D'économie, il a été finalement assez peu question pendant cette campagne, qui a été d'une médiocrité confondante. La poussée des partis nationalistes et identitaires occupe tous les esprits et pour la première fois depuis l'élection des députés européens au suffrage universel en 1979, la question de l'existence même de l'Europe a été soulevée.

« Notre Europe peut mourir », a dit Emmanuel Macron, dans une dramatisation des enjeux qui n'est pas si exagérée. Quel sens donner en cette journée du 6 juin de la célébration du 80e anniversaire du Débarquement de Normandie à la perspective de voir entre 20 et 25% des 720 eurodéputés être issus de partis nationalistes, populistes, voire xénophobes ? Combien de députés aura l'ultradroite au Parlement ? Quels pays enverront le plus gros contingent ? Même divisés entre conservateurs à l'italienne et identitaires, les nationalistes vont peser sur les choix européens notamment sur la transition écologique et tenter de saper ses fondements en la poussant à adopter des mesures protectionnistes.

Certes, la « grande coalition » formée entre les trois principaux groupes, le PPE, la droite classique, première force politique, les Sociaux-Démocrates, et les libéraux de Renew dont fait partie Renaissance, devrait rester majoritaire, assurant que les textes européens continuent de passer. Mais la pression sera forte dans tous les pays où les droites extrêmes arriveront en tête, notamment en France où la perspective d'un RN en tête avec le double de voix que le parti présidentiel risque de bouleverser l'échiquier politique.

Quelles leçons politiques tirera Emmanuel Macron de ce 9 juin ? Jeudi soir, jetant toutes ses forces dans la bataille, le chef de l'État a dramatisé l'enjeu politique, affirmant que l'extrême-droite « affaiblira l'Europe » dans sa capacité à affronter les crises, prenant l'exemple des vaccins pendant le Covid, la guerre en Ukraine ou la relance de l'économie par un budget européen.

Le président de la République accélérera-t-il la recomposition politique engagée en 2017 en absorbant dans le parti central ce qu'il reste de la droite républicaine modérée dans un « accord de coalition » avec un Premier ministre issu des LR ? L'hypothèse Larcher ou Barnier agitait beaucoup les esprits en cette fin de campagne, alors que la France, dégradée par Standard & Poor's, va devoir faire des choix difficiles pour reprendre la maîtrise de ses finances publiques. Le rendez-vous budgétaire de l'automne sera très dépendant du résultat du vote de ce dimanche. Et le principal risque, pour le pays, est d'entrer dans une forme d'instabilité politique chronique qui pourrait empoisonner la fin du second quinquennat en paralysant les réformes.

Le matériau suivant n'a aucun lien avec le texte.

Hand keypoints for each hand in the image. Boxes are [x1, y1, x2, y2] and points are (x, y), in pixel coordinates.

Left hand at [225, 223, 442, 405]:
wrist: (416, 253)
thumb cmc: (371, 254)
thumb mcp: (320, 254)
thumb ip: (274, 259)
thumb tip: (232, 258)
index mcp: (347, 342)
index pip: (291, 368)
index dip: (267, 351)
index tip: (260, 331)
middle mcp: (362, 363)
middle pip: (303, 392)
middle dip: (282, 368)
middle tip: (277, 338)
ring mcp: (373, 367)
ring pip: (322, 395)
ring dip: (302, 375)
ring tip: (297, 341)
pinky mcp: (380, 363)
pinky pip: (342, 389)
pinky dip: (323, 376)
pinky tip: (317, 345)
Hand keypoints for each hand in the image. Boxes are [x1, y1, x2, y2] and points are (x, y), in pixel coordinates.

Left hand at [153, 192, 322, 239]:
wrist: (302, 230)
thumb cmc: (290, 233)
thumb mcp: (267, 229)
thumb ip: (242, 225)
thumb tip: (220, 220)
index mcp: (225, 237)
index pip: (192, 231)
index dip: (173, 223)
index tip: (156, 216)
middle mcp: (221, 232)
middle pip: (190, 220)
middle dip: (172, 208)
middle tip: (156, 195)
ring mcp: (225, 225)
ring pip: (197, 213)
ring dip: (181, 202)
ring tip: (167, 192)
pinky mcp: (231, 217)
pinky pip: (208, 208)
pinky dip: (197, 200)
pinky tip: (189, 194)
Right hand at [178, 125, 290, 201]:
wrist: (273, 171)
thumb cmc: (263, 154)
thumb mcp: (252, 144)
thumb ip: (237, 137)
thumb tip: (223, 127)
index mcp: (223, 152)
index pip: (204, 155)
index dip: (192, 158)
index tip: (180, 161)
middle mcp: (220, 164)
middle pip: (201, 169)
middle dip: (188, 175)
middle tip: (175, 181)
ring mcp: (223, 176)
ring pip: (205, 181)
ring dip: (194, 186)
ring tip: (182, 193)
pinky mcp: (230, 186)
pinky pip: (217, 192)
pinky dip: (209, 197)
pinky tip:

A contrario, d'un mal pourrait peut-être sortir un bien : l'électrochoc du 9 juin pourrait aussi favoriser un sursaut, à la fois pour l'Europe et pour la France. L'accord franco-allemand noué lors du voyage d'Emmanuel Macron à Berlin offre de ce point de vue une lueur d'espoir : et si la nouvelle Commission européenne se mettait enfin à prendre ses responsabilités pour réarmer l'Europe avec un plan d'investissement aussi ambitieux que l'IRA américaine, quitte à prendre quelques libertés avec les Traités ? L'Europe n'a peut-être besoin que de plus de pragmatisme pour convaincre de ses bienfaits. C'est le sens des rapports des deux anciens présidents du Conseil italiens de ce printemps : celui d'Enrico Letta remis en avril (« Much more than a market »), qui propose d'unir les marchés de capitaux européens afin d'éviter le "décrochage" du Vieux Continent face aux États-Unis. Et celui de Mario Draghi, ancien président de la BCE et auteur de la fameuse formule qui a sauvé l'euro (« what ever it takes! »), qui doit proposer à la mi-juin, juste après les élections européennes, de lancer un grand emprunt européen pour financer les investissements dans la transition écologique et l'intelligence artificielle. Si le sujet fâche les pays dits « frugaux », comme les Pays-Bas ou certains ordo-libéraux allemands, il y a dans ces deux orientations une voie de passage pour reprendre l'initiative après le 9 juin.